→ **WHAT YOU ARE ASKED TO DO**
Only the lines from the one with "backpack [197,436,283,575] ->" through the last belong in the output; print them exactly as given below.

**** DATASET CONTENT

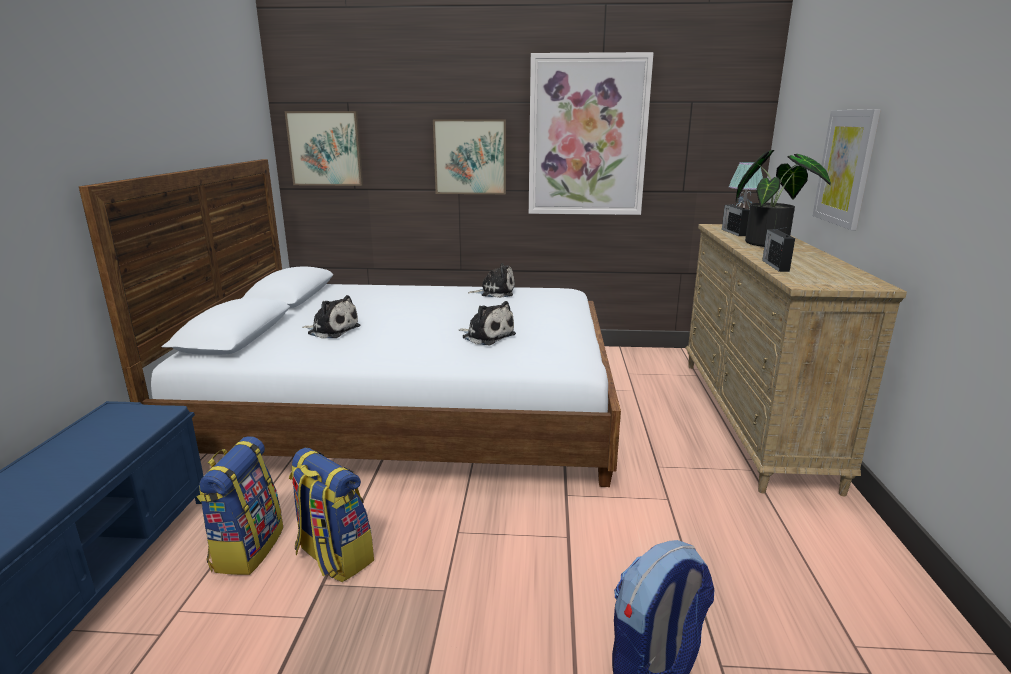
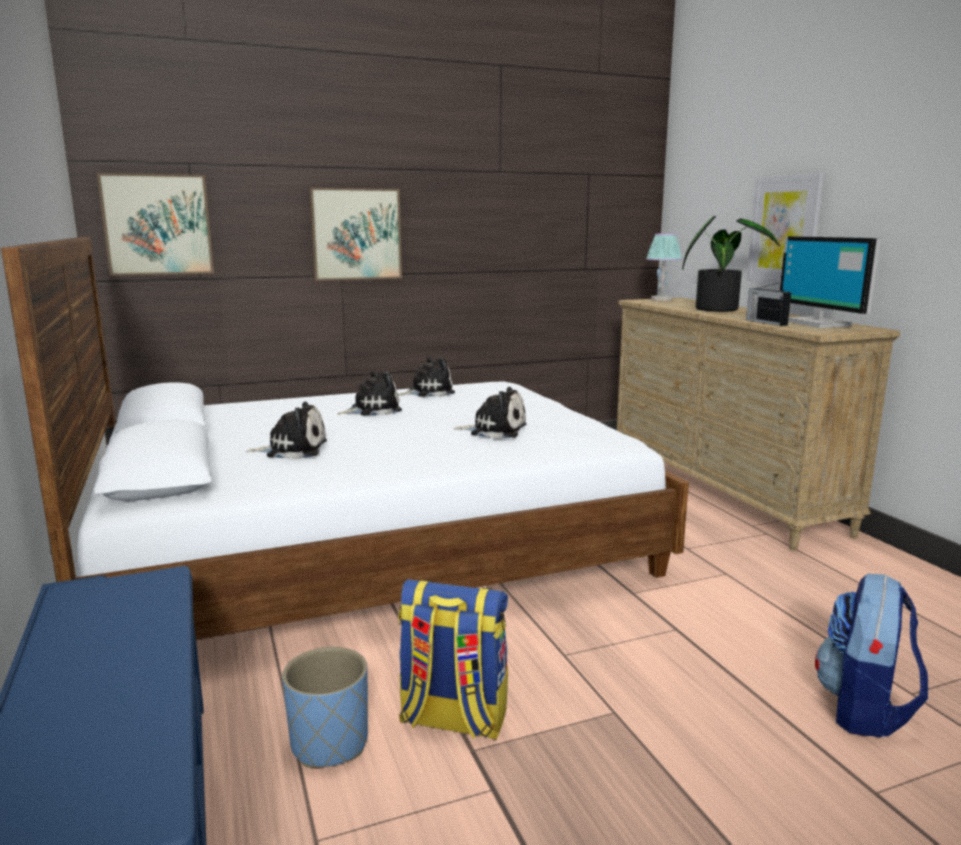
camera: 25 degrees left, 5 degrees down
backpack [197,436,283,575] -> blue planter [282,647,368,768]
picture [529,52,654,215] -> none
radio [722,202,749,236] -> none
none -> plush toy [337,370,402,415]
none -> monitor [780,236,880,328]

********

→ **OUTPUT**
backpack [197,436,283,575] -> blue planter [282,647,368,768]
picture [529,52,654,215] -> none
radio [722,202,749,236] -> none
none -> plush toy [337,370,402,415]
none -> monitor [780,236,880,328]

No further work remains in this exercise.